What kinds of materials are in the box?
This game comes with a good bit of cardboard. There are chits for the buildings and the large cardboard figures representing the monsters themselves. There is also a deck of cards, dice, and green cubes that are used to track energy. Most interestingly, each monster comes with a life and point counter, which is a piece of cardboard with windows and discs behind that track important information about your monster.
Are the components arranged in a well-thought-out fashion?
King of New York has a nice insert that houses all of the stuff very neatly. I feel it makes the game very easy to set up and tear down, as there is little need to sort out the components beforehand.
What do you think of the quality of the components and artwork?
King of New York has loud, colorful, cartoony artwork that suits the “Giant Monster Destroying the City” aesthetic very nicely. Everything just pops, and it’s very fun to look at. Importantly, the cardboard pieces are all thick and durable, and they feel great to handle while playing. The dice are large and chunky, which makes them fun to roll.
What is the core mechanic?
In King of New York, your monster occupies a New York neighborhood, with the goal of entering and staying in Manhattan so you can rack up points. You roll the 6 dice each turn and then resolve the effects, which include punching other monsters, healing damage, and collecting energy to buy powers. You can win by either reaching 20 points (often gathered by controlling Manhattan) or by destroying all the other monsters.
It’s a bit like King of the Hill meets Yahtzee.
Is the game fiddly (ie, is there a lot of manipulating pieces/math that slows the game down)?
There’s not a lot to mess with here, aside from the initial setup. Each neighborhood has three stacks of buildings that can be destroyed for bonuses during the carnage. Other than that, the most you’re doing is rolling dice. Decisions tend to be very simple, so the game plays quite quickly.
Are the mechanics fun?
I like King of New York a lot. It takes the Yahtzee concept (roll the dice, reroll ones you don’t want) and turns it into a deeper strategy game that is lighthearted and fast paced. You have a few ways of scoring points that can get you to victory, so even if it seems like there are only two ways to win, there are quite a few strategies that enable it.
How many players does it support?
King of New York can play up to 6 players.

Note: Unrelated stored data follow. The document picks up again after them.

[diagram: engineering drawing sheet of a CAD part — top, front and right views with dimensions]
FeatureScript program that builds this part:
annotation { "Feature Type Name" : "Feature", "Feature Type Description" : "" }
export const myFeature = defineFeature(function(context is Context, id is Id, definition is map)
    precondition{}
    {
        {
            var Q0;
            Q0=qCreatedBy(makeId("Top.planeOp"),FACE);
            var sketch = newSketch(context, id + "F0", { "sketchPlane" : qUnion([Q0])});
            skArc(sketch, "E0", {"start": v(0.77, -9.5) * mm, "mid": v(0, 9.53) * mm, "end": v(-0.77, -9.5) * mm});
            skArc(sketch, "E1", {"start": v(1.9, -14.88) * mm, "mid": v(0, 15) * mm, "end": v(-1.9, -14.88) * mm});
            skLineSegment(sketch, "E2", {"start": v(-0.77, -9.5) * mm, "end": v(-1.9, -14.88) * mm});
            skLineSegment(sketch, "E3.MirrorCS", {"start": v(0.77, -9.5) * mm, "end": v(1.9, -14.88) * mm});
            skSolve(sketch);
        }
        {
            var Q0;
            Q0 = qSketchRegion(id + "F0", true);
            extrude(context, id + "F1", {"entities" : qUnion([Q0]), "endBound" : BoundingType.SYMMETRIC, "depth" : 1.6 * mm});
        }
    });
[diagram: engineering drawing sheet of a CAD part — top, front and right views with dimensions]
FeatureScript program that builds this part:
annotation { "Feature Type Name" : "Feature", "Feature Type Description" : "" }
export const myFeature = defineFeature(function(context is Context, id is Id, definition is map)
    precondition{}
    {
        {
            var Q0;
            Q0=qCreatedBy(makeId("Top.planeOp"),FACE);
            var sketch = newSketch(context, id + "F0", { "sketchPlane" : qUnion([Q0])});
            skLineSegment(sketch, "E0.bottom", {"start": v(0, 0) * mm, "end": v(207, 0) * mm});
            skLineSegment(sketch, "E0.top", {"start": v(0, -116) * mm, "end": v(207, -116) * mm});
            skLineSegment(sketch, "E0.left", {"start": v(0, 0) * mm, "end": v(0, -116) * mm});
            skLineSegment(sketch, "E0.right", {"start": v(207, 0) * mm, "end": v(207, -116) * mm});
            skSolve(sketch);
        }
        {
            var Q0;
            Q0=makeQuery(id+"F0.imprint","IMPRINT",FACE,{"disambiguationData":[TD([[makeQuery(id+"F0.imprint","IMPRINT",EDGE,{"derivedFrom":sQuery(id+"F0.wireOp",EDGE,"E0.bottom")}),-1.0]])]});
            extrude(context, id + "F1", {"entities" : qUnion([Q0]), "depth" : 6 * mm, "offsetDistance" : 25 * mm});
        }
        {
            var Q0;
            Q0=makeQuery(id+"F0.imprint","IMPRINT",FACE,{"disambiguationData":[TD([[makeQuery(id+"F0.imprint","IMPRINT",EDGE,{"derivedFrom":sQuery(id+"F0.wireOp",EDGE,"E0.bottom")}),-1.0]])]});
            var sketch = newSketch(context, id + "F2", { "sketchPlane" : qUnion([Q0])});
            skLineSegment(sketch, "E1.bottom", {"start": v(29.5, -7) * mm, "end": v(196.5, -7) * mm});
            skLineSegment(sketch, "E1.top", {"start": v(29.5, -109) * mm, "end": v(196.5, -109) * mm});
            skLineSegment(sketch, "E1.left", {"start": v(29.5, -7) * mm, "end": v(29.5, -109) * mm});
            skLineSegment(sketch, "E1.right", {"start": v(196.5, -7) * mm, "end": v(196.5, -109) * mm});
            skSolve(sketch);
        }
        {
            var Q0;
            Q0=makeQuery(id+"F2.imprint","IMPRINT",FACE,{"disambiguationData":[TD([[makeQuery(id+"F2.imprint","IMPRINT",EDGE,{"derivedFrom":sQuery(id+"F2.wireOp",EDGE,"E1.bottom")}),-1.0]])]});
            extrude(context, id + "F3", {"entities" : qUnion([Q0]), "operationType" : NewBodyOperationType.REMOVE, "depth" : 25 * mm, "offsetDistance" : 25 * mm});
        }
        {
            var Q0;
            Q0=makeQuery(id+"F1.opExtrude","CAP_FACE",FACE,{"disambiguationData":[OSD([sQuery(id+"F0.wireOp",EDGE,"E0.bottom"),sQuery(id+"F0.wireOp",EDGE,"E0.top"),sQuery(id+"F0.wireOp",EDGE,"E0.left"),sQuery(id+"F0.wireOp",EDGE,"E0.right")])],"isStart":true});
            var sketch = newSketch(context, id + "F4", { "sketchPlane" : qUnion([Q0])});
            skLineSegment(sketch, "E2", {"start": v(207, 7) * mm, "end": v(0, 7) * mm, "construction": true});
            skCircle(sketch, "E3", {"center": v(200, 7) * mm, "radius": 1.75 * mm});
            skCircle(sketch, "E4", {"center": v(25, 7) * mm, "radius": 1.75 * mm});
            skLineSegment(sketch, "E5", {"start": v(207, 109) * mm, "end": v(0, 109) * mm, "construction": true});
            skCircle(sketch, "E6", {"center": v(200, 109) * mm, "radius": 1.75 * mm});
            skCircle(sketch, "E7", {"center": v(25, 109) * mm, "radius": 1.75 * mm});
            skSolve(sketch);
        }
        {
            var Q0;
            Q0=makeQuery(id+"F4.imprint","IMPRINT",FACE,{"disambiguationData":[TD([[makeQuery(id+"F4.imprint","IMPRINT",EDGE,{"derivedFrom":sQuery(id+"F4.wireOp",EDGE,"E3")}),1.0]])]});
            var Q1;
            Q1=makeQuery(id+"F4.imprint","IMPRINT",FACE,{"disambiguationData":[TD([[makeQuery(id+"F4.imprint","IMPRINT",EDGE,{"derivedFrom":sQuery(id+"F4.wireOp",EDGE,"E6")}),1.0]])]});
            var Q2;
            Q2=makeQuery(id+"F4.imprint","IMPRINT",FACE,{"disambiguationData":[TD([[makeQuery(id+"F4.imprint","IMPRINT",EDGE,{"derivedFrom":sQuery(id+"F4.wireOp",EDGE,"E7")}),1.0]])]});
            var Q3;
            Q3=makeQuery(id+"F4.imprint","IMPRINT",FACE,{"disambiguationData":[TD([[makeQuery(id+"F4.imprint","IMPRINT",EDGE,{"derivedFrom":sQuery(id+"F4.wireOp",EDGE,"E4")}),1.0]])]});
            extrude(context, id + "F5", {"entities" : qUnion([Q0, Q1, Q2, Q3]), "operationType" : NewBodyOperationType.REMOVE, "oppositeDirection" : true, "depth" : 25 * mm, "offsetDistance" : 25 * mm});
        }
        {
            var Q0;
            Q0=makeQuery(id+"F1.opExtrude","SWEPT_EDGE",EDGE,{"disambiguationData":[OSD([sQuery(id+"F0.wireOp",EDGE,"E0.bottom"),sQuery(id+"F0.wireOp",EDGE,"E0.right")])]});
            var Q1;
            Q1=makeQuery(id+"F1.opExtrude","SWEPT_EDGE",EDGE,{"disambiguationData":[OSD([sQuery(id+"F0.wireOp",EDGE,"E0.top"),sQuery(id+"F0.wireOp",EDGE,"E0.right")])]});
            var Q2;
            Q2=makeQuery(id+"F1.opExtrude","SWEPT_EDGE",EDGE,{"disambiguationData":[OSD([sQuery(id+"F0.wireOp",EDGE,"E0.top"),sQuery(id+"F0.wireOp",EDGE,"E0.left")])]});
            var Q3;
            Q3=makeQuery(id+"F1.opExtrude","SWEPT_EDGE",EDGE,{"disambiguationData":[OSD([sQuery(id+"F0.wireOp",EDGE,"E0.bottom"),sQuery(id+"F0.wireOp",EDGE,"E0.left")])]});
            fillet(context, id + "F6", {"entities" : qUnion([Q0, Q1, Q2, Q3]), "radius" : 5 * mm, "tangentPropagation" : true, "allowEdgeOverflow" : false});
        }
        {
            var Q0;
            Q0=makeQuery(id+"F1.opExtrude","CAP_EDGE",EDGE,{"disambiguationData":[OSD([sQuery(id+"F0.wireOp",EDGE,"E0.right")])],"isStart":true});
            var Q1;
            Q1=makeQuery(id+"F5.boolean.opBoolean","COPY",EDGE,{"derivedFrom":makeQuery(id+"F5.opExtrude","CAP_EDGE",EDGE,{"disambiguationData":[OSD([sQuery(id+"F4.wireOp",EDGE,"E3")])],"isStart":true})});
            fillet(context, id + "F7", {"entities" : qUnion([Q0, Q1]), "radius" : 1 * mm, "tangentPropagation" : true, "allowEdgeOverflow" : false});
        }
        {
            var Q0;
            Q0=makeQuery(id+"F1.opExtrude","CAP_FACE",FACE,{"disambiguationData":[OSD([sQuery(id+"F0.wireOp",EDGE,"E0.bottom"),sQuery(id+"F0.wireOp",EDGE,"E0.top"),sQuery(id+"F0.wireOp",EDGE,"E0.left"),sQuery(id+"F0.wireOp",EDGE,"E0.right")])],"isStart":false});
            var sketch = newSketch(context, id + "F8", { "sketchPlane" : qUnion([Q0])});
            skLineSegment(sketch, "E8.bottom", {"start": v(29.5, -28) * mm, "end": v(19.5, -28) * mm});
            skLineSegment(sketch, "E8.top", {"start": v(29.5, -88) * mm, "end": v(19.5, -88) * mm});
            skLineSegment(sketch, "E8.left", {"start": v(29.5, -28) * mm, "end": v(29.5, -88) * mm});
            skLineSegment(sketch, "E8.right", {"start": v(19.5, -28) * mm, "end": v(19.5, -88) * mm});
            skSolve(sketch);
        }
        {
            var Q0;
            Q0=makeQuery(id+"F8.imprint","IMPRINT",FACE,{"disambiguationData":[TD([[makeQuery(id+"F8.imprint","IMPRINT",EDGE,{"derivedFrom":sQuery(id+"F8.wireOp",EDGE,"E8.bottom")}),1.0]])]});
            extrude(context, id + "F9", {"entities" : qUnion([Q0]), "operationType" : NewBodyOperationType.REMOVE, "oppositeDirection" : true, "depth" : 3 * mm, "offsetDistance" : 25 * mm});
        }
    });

How many players are best for the game?
In my opinion, 4 players feels the most balanced. You can handle it beyond 4, but you have to tweak the rules a little bit. Mainly, two monsters can be in Manhattan at once, which can change things up quite a bit. With too many people, it can take a while to get back to your turn, and you’re usually not doing very much on other players’ turns.
Would you want to play this game next week?
Yes, King of New York is not very long, and the strategies and cards are quite varied. It gives it a lot of replay value.
How expensive is the game?
King of New York has an MSRP of $50, which is a little steep. If your group likes this type of game, then it’s well worth the money. You can also get it on Amazon right now for around $33, which feels like a steal to me. You’ll get many hours out of King of New York.
What do you want people to know about this game?
The original King of Tokyo had a few really neat expansions that added new monsters and then made your choice of monster more interesting. In the original game, all the monsters are identical except for how they look, with no special powers or anything. The expansions provided special add-ins for characters. No such thing has been announced for King of New York yet, but I’m hopeful for the future of this game.
Who do you think would most enjoy this game?
Anybody who is a fan of Godzilla or other Kaiju-style movies will get a kick out of this game. There are very few board games out there that simulate a “duke-it-out” style while also creating havoc in a major city. It offers very simple mechanics with some deeper strategic concepts (Which powers do I buy? Which borough do I go to? Which buildings should I destroy?). Therefore, this game is one that’s easy for almost anyone to get into, I’ve found.